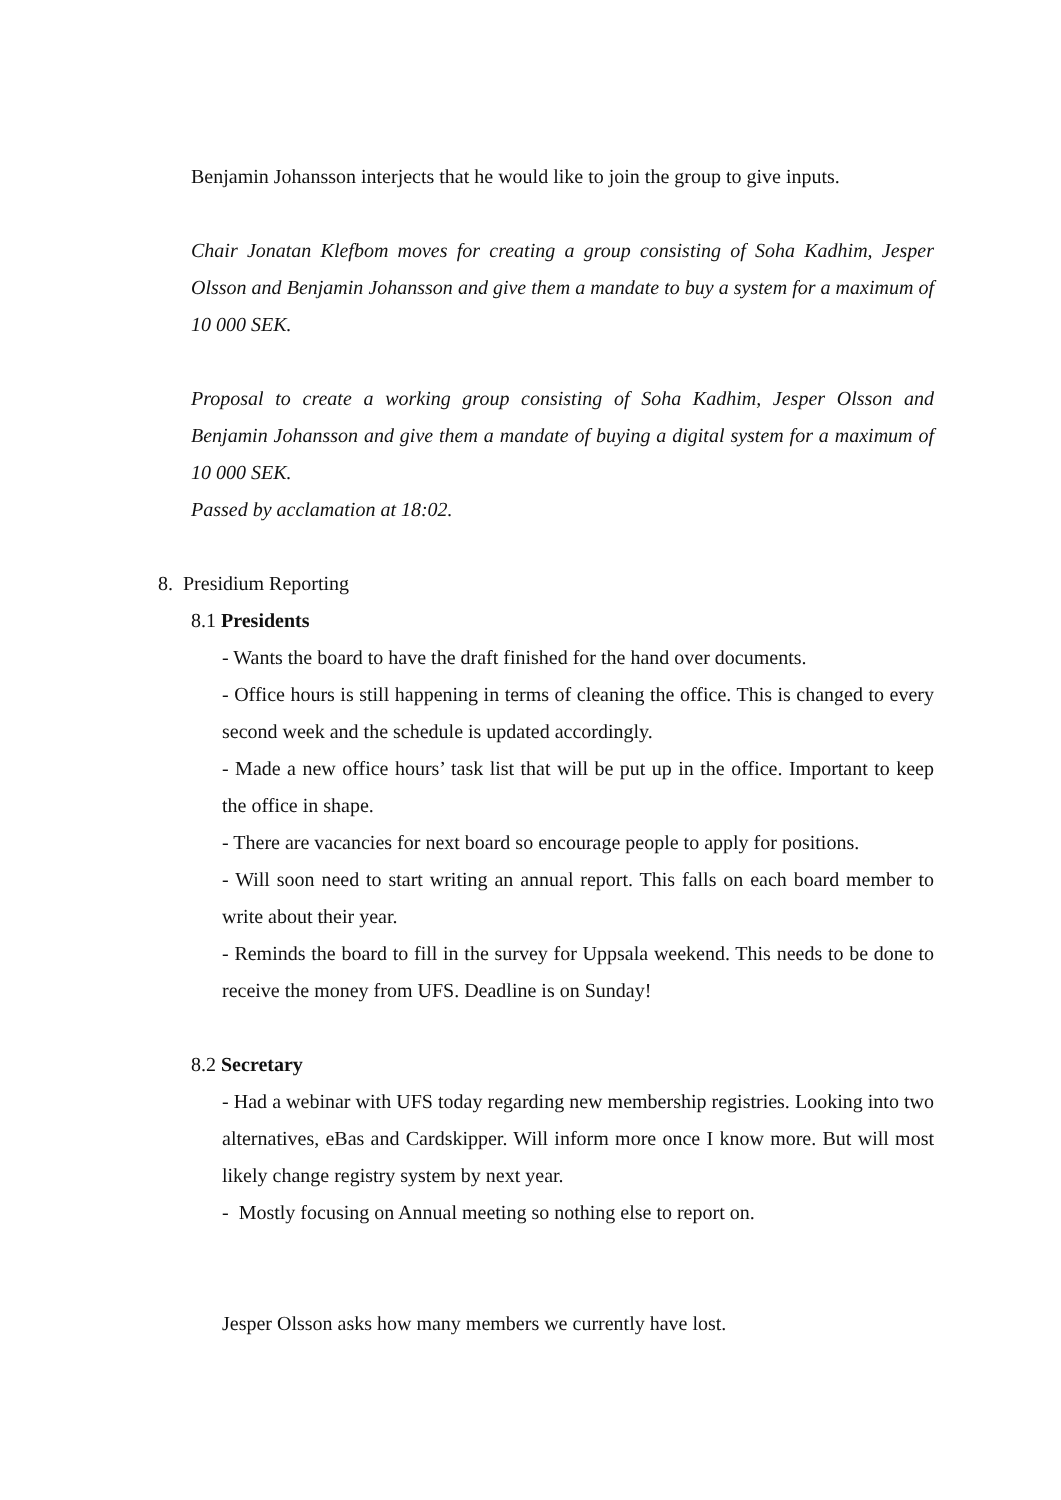Benjamin Johansson interjects that he would like to join the group to give inputs.
Chair Jonatan Klefbom moves for creating a group consisting of Soha Kadhim, Jesper Olsson and Benjamin Johansson and give them a mandate to buy a system for a maximum of 10 000 SEK.
Proposal to create a working group consisting of Soha Kadhim, Jesper Olsson and Benjamin Johansson and give them a mandate of buying a digital system for a maximum of 10 000 SEK.
Passed by acclamation at 18:02.
8. Presidium Reporting
8.1 Presidents
- Wants the board to have the draft finished for the hand over documents.
- Office hours is still happening in terms of cleaning the office. This is changed to every second week and the schedule is updated accordingly.
- Made a new office hours’ task list that will be put up in the office. Important to keep the office in shape.
- There are vacancies for next board so encourage people to apply for positions.
- Will soon need to start writing an annual report. This falls on each board member to write about their year.
- Reminds the board to fill in the survey for Uppsala weekend. This needs to be done to receive the money from UFS. Deadline is on Sunday!
8.2 Secretary
- Had a webinar with UFS today regarding new membership registries. Looking into two alternatives, eBas and Cardskipper. Will inform more once I know more. But will most likely change registry system by next year.
- Mostly focusing on Annual meeting so nothing else to report on.
Jesper Olsson asks how many members we currently have lost.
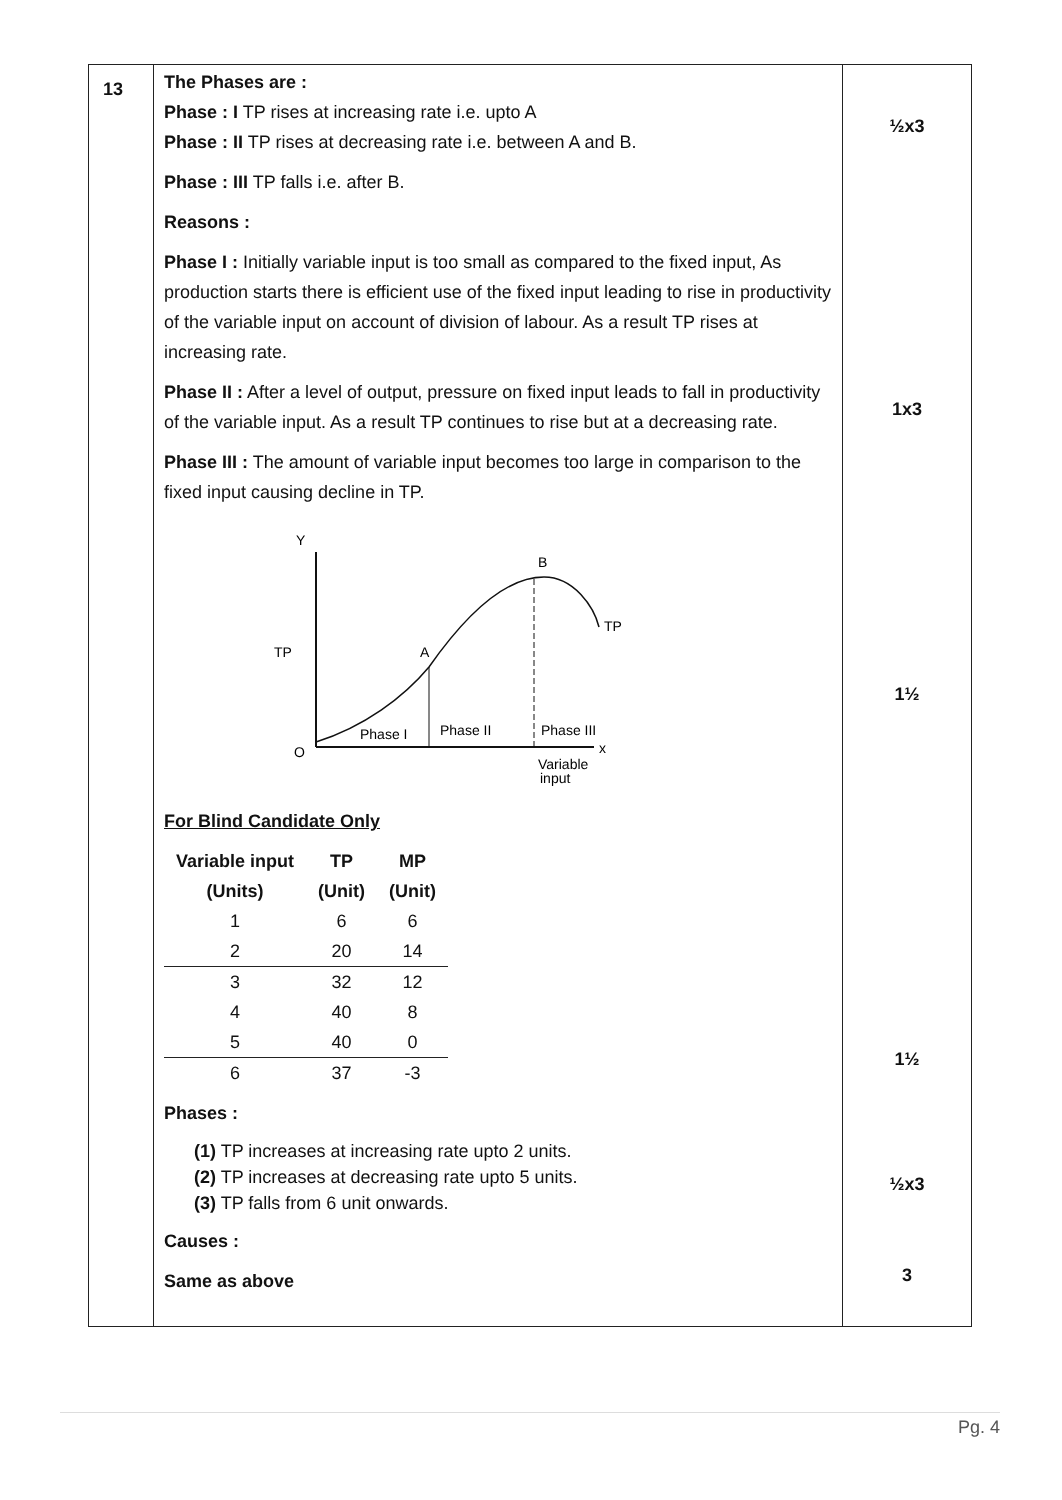| 13 | The Phases are : Phase : I TP rises at increasing rate i.e. upto A Phase : II TP rises at decreasing rate i.e. between A and B. Phase : III TP falls i.e. after B. Reasons : Phase I : Initially variable input is too small as compared to the fixed input, As production starts there is efficient use of the fixed input leading to rise in productivity of the variable input on account of division of labour. As a result TP rises at increasing rate. Phase II : After a level of output, pressure on fixed input leads to fall in productivity of the variable input. As a result TP continues to rise but at a decreasing rate. Phase III : The amount of variable input becomes too large in comparison to the fixed input causing decline in TP. Y TP O B A TP Phase I Phase II Phase III x Variable input For Blind Candidate Only / Variable input (Units) / TP (Unit) / MP (Unit) / / --- / --- / --- / / 1 / 6 / 6 / / 2 / 20 / 14 / / 3 / 32 / 12 / / 4 / 40 / 8 / / 5 / 40 / 0 / / 6 / 37 / -3 / Phases : (1) TP increases at increasing rate upto 2 units. (2) TP increases at decreasing rate upto 5 units. (3) TP falls from 6 unit onwards. Causes : Same as above | ½x3 1x3 1½ 1½ ½x3 3 |
Pg. 4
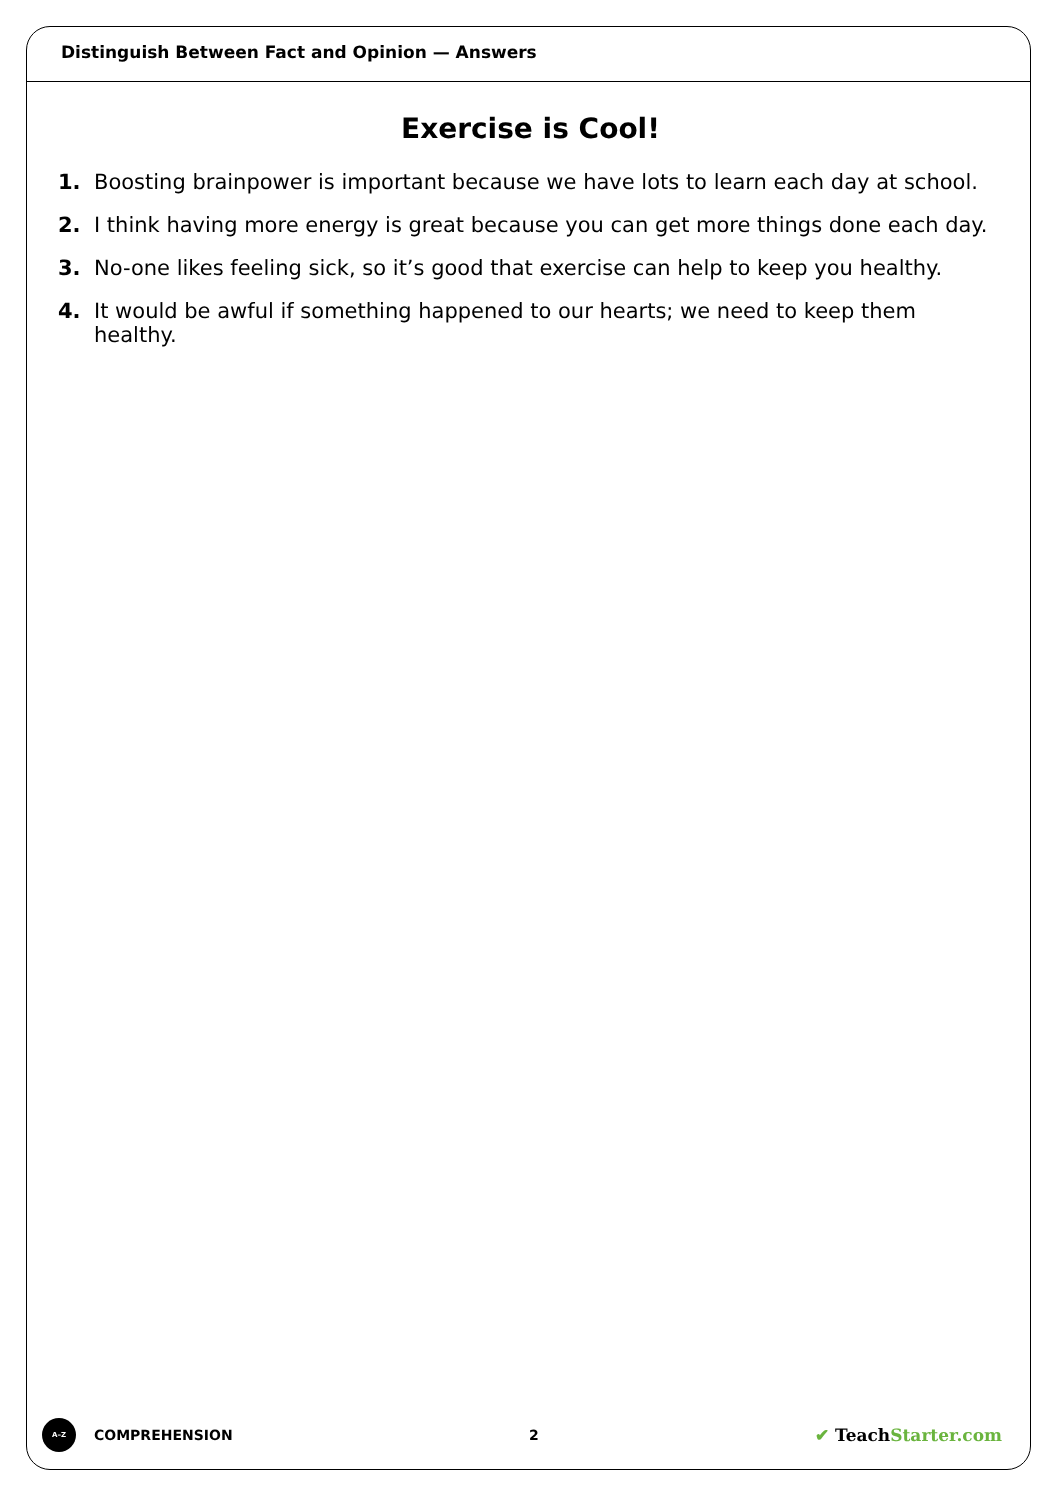Distinguish Between Fact and Opinion — Answers
Exercise is Cool!
1. Boosting brainpower is important because we have lots to learn each day at school.
2. I think having more energy is great because you can get more things done each day.
3. No-one likes feeling sick, so it’s good that exercise can help to keep you healthy.
4. It would be awful if something happened to our hearts; we need to keep them healthy.
A–Z
COMPREHENSION 2
✔ TeachStarter.com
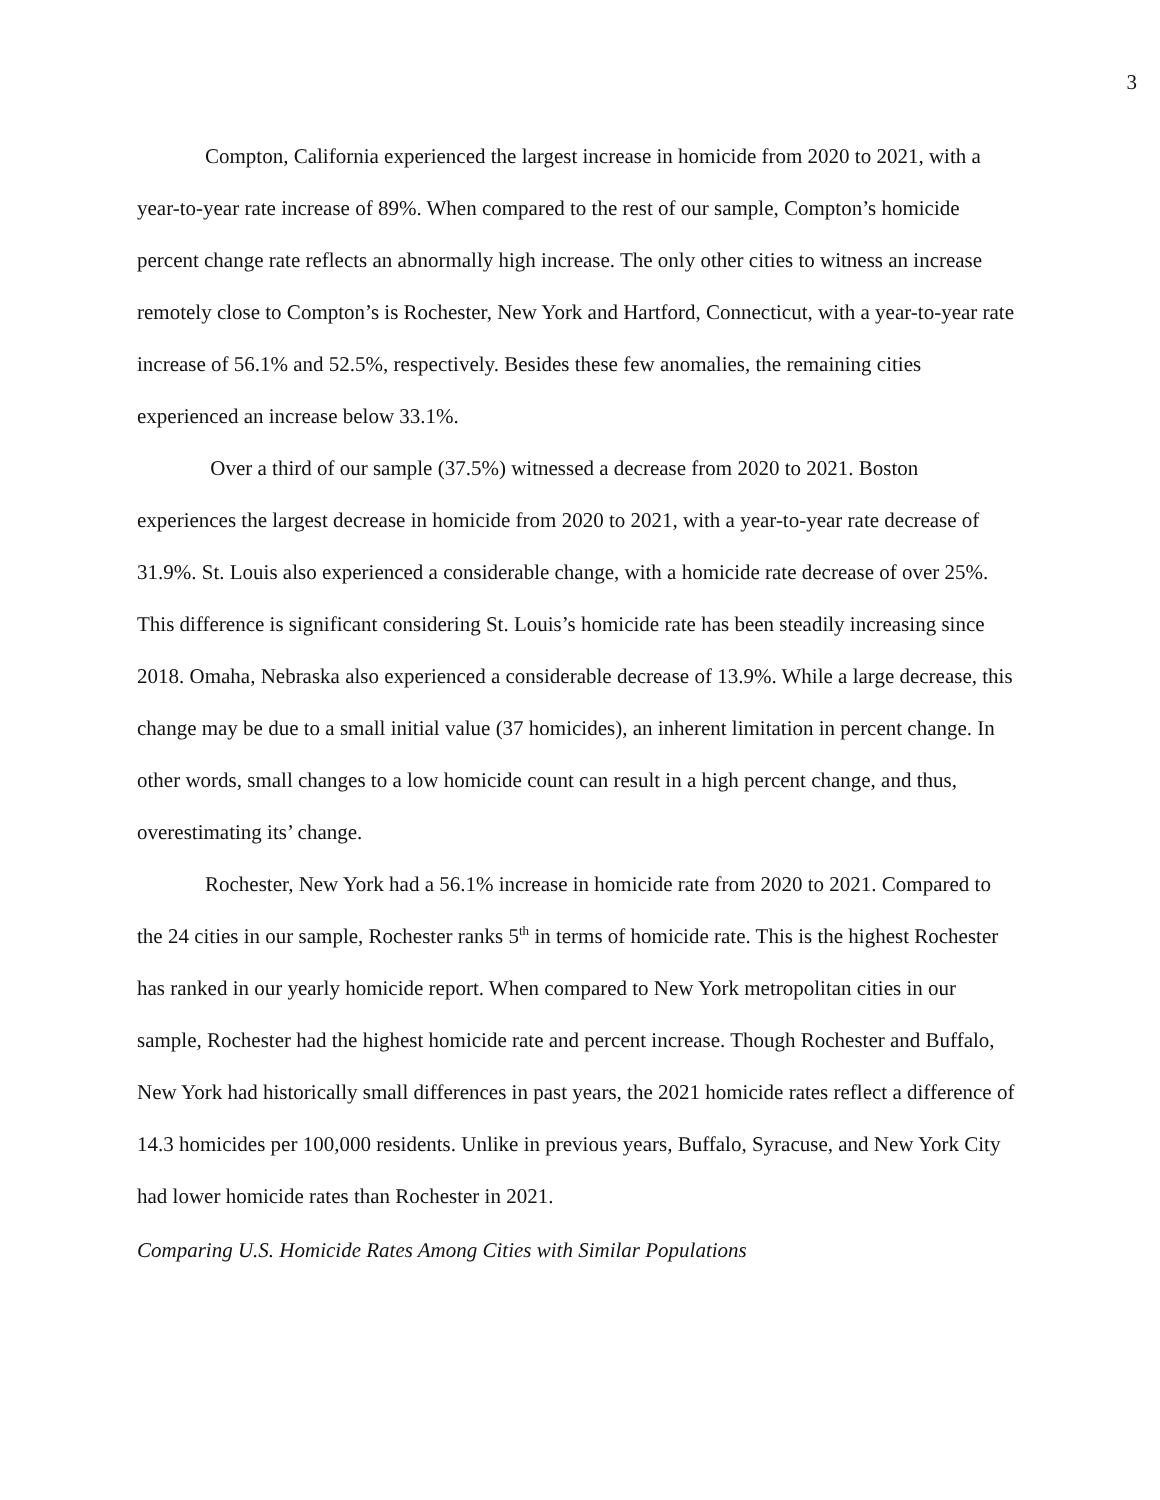3
Compton, California experienced the largest increase in homicide from 2020 to 2021, with a year-to-year rate increase of 89%. When compared to the rest of our sample, Compton’s homicide percent change rate reflects an abnormally high increase. The only other cities to witness an increase remotely close to Compton’s is Rochester, New York and Hartford, Connecticut, with a year-to-year rate increase of 56.1% and 52.5%, respectively. Besides these few anomalies, the remaining cities experienced an increase below 33.1%.
Over a third of our sample (37.5%) witnessed a decrease from 2020 to 2021. Boston experiences the largest decrease in homicide from 2020 to 2021, with a year-to-year rate decrease of 31.9%. St. Louis also experienced a considerable change, with a homicide rate decrease of over 25%. This difference is significant considering St. Louis’s homicide rate has been steadily increasing since 2018. Omaha, Nebraska also experienced a considerable decrease of 13.9%. While a large decrease, this change may be due to a small initial value (37 homicides), an inherent limitation in percent change. In other words, small changes to a low homicide count can result in a high percent change, and thus, overestimating its’ change.
Rochester, New York had a 56.1% increase in homicide rate from 2020 to 2021. Compared to the 24 cities in our sample, Rochester ranks 5<sup>th</sup> in terms of homicide rate. This is the highest Rochester has ranked in our yearly homicide report. When compared to New York metropolitan cities in our sample, Rochester had the highest homicide rate and percent increase. Though Rochester and Buffalo, New York had historically small differences in past years, the 2021 homicide rates reflect a difference of 14.3 homicides per 100,000 residents. Unlike in previous years, Buffalo, Syracuse, and New York City had lower homicide rates than Rochester in 2021.
Comparing U.S. Homicide Rates Among Cities with Similar Populations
· · · · ·
## EXERCISE OBJECTIVE
The answer must be the part of the records that opens with the line containing "3. No-one likes" and closes with the line containing "Compton, California experienced", reproduced exactly, with no pictures.

## TASK ANSWER
3. No-one likes feeling sick, so it’s good that exercise can help to keep you healthy.
4. It would be awful if something happened to our hearts; we need to keep them healthy.
A–Z
COMPREHENSION 2
✔ TeachStarter.com
3
Compton, California experienced the largest increase in homicide from 2020 to 2021, with a year-to-year rate increase of 89%. When compared to the rest of our sample, Compton’s homicide percent change rate reflects an abnormally high increase. The only other cities to witness an increase remotely close to Compton’s is Rochester, New York and Hartford, Connecticut, with a year-to-year rate increase of 56.1% and 52.5%, respectively. Besides these few anomalies, the remaining cities experienced an increase below 33.1%.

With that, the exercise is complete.